Legende: Samuel Emch berichtet für SRF aus China und Ostasien. SRF

«Die Fälle zeigen: Unter Präsident Lai gehen die Behörden in Taiwan zunehmend gegen chinesische Propaganda vor. Lai muss sich deshalb den Vorwurf gefallen lassen, die Redefreiheit einzuschränken. Ein Vorwurf, der nicht nur von den betroffenen Influencerinnen kommt, sondern auch aus gewissen intellektuellen Kreisen auf der Insel. Einen Einfluss auf die Beziehungen zu Festlandchina werden die Abschiebungen kaum haben. Viel mehr ist die Aktion Ausdruck davon, wie angespannt die Beziehungen zwischen Taipeh und Peking schon sind und davon, wie diese sich zuletzt noch einmal verschlechtert haben.»

Die Posts: «Vielleicht wache ich morgen früh auf und die ganze Insel ist voller Fünf-Sterne-Flaggen», sagte etwa Liu Zhenya («Yaya in Taiwan») in einem ihrer Online-Posts. «Dieser Gedanke erfüllt mein Herz mit Freude.» Sie postete auch wiederholt Filme, in denen ihre Tochter auch patriotische chinesische Lieder vor taiwanesischen Sehenswürdigkeiten sang.
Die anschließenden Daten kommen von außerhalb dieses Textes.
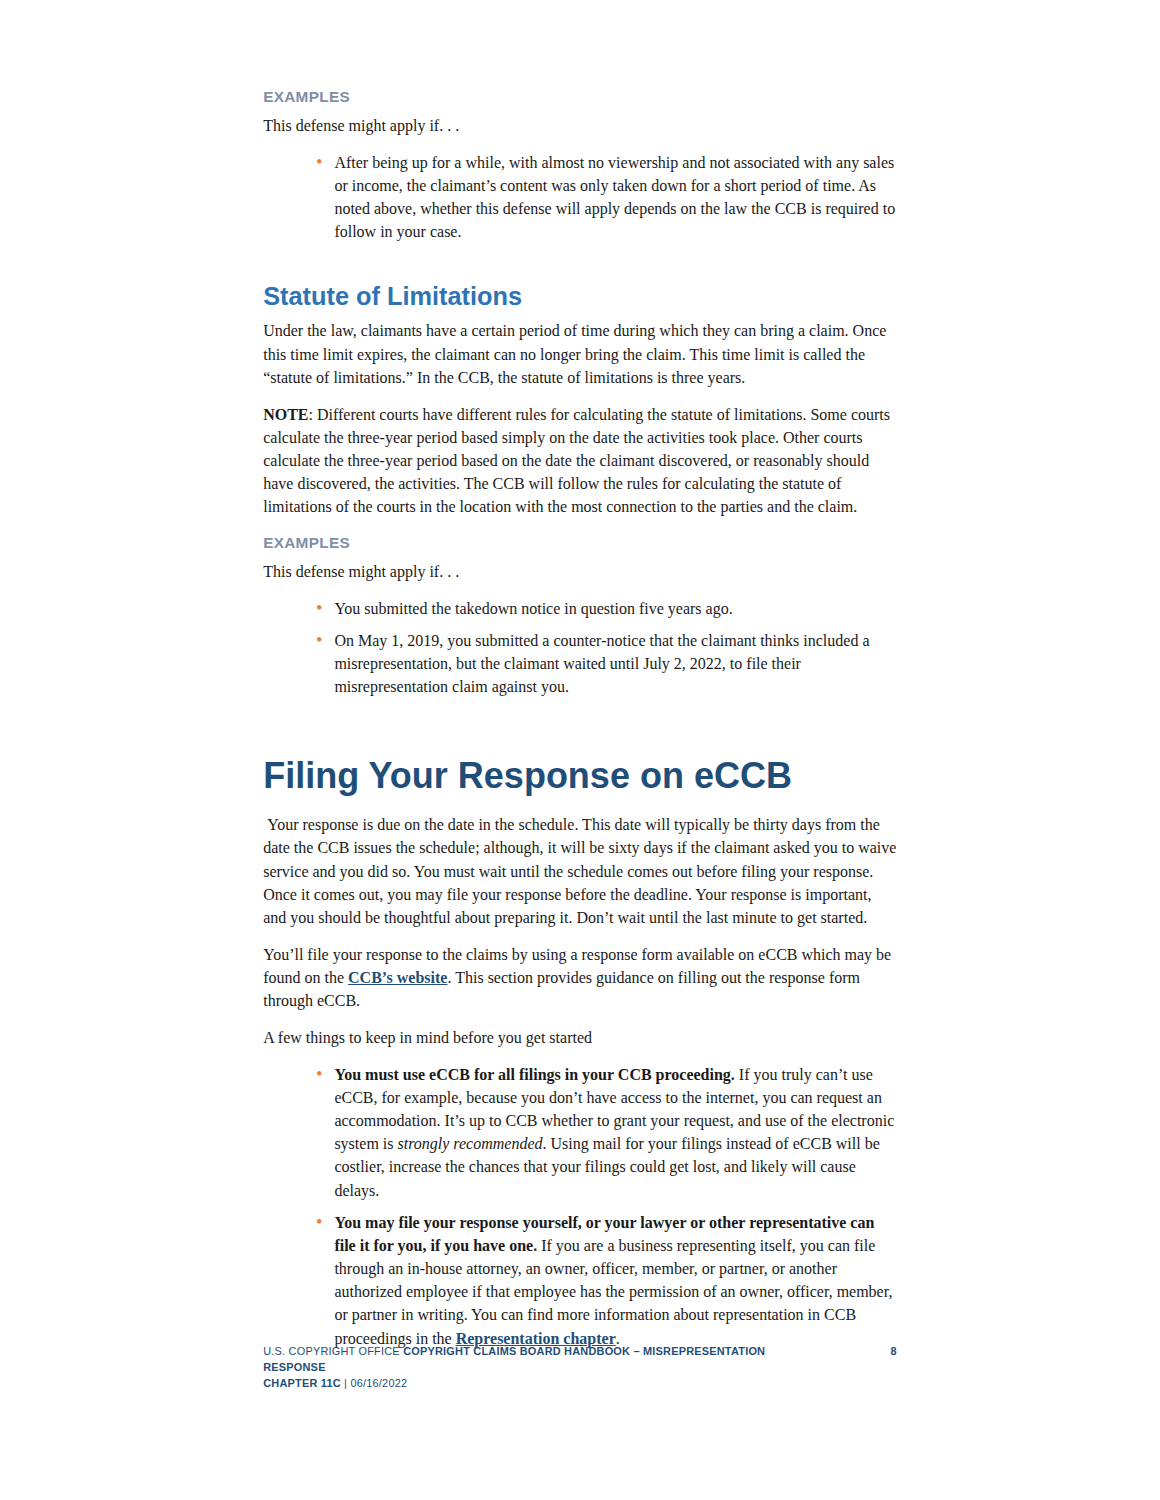Examples
This defense might apply if. . .
After being up for a while, with almost no viewership and not associated with any sales or income, the claimant’s content was only taken down for a short period of time. As noted above, whether this defense will apply depends on the law the CCB is required to follow in your case.
Statute of Limitations
Under the law, claimants have a certain period of time during which they can bring a claim. Once this time limit expires, the claimant can no longer bring the claim. This time limit is called the “statute of limitations.” In the CCB, the statute of limitations is three years.
NOTE: Different courts have different rules for calculating the statute of limitations. Some courts calculate the three-year period based simply on the date the activities took place. Other courts calculate the three-year period based on the date the claimant discovered, or reasonably should have discovered, the activities. The CCB will follow the rules for calculating the statute of limitations of the courts in the location with the most connection to the parties and the claim.
Examples
This defense might apply if. . .
You submitted the takedown notice in question five years ago.
On May 1, 2019, you submitted a counter-notice that the claimant thinks included a misrepresentation, but the claimant waited until July 2, 2022, to file their misrepresentation claim against you.
Filing Your Response on eCCB
Your response is due on the date in the schedule. This date will typically be thirty days from the date the CCB issues the schedule; although, it will be sixty days if the claimant asked you to waive service and you did so. You must wait until the schedule comes out before filing your response. Once it comes out, you may file your response before the deadline. Your response is important, and you should be thoughtful about preparing it. Don’t wait until the last minute to get started.
You’ll file your response to the claims by using a response form available on eCCB which may be found on the CCB’s website. This section provides guidance on filling out the response form through eCCB.
A few things to keep in mind before you get started
You must use eCCB for all filings in your CCB proceeding. If you truly can’t use eCCB, for example, because you don’t have access to the internet, you can request an accommodation. It’s up to CCB whether to grant your request, and use of the electronic system is strongly recommended. Using mail for your filings instead of eCCB will be costlier, increase the chances that your filings could get lost, and likely will cause delays.
You may file your response yourself, or your lawyer or other representative can file it for you, if you have one. If you are a business representing itself, you can file through an in-house attorney, an owner, officer, member, or partner, or another authorized employee if that employee has the permission of an owner, officer, member, or partner in writing. You can find more information about representation in CCB proceedings in the Representation chapter.
U.S. COPYRIGHT OFFICE COPYRIGHT CLAIMS BOARD HANDBOOK – MISREPRESENTATION RESPONSE
CHAPTER 11C | 06/16/2022
8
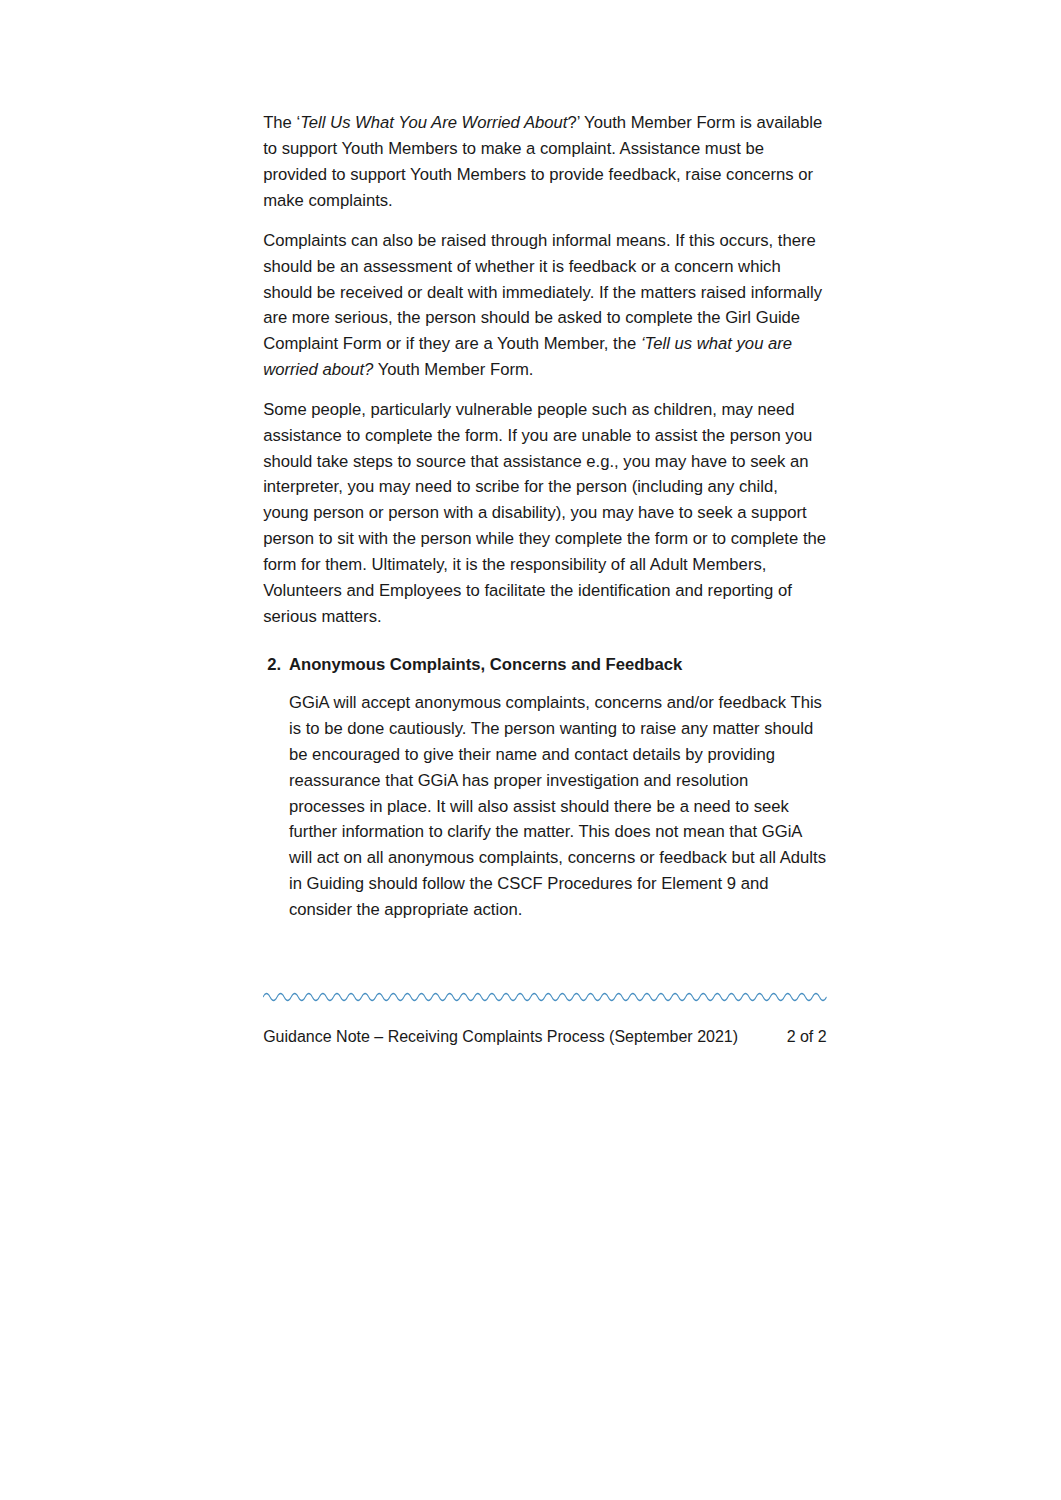The ‘Tell Us What You Are Worried About?’ Youth Member Form is available to support Youth Members to make a complaint. Assistance must be provided to support Youth Members to provide feedback, raise concerns or make complaints.
Complaints can also be raised through informal means. If this occurs, there should be an assessment of whether it is feedback or a concern which should be received or dealt with immediately. If the matters raised informally are more serious, the person should be asked to complete the Girl Guide Complaint Form or if they are a Youth Member, the ‘Tell us what you are worried about? Youth Member Form.
Some people, particularly vulnerable people such as children, may need assistance to complete the form. If you are unable to assist the person you should take steps to source that assistance e.g., you may have to seek an interpreter, you may need to scribe for the person (including any child, young person or person with a disability), you may have to seek a support person to sit with the person while they complete the form or to complete the form for them. Ultimately, it is the responsibility of all Adult Members, Volunteers and Employees to facilitate the identification and reporting of serious matters.
Anonymous Complaints, Concerns and Feedback
GGiA will accept anonymous complaints, concerns and/or feedback This is to be done cautiously. The person wanting to raise any matter should be encouraged to give their name and contact details by providing reassurance that GGiA has proper investigation and resolution processes in place. It will also assist should there be a need to seek further information to clarify the matter. This does not mean that GGiA will act on all anonymous complaints, concerns or feedback but all Adults in Guiding should follow the CSCF Procedures for Element 9 and consider the appropriate action.
Guidance Note – Receiving Complaints Process (September 2021) 2 of 2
Laut der taiwanesischen Einwanderungsbehörde unterstützen solche Posts «militärische Aggressionen» und würden die Souveränität Taiwans hinterfragen. Zhao Chan «Xiaowei» postete oft Videos mit einer chinesischen Flagge im Hintergrund.

Militärübungen: Der taiwanesische Präsident Lai Ching-te hat in den letzten Wochen wiederholt bekräftigt, dass er Taiwan gegen einen allfälligen Angriff von China stärken will. China hat auf seine Äusserungen mit einer grossangelegten Militärübung rund um die ostasiatische Republik reagiert. Laut der chinesischen Volksbefreiungsarmee trainierten Luftwaffe, Marine und die Raketeneinheit in der Taiwanstrasse Angriffe auf «wichtige Ziele». 

Online-Einflussnahme: China versuche mittels Influencerinnen die taiwanesische Bevölkerung zu manipulieren, lautet der Vorwurf der Regierung in Taipeh. Ein bekannter taiwanesischer Youtuber will zudem enthüllt haben, dass zahlreiche taiwanesische Influencerinnen und Influencer für ihre chinafreundlichen Posts bezahlt worden seien. Bestätigt sind diese Vorwürfe jedoch nicht.

Die Reaktionen: In Taiwan haben die Ausweisungen eine Debatte über die freie Meinungsäusserung ausgelöst. Posts mit einer chinafreundlichen Botschaft dürfe nicht auf diese Weise bestraft werden, argumentieren Kritikerinnen. Doch es gibt auch Stimmen, welche die neue Härte der taiwanesischen Regierung unterstützen. Pro-chinesische Propaganda überflute die taiwanesischen Medien, sagt etwa ein Vertreter des Taiwan National Security Institute gegenüber den Medien.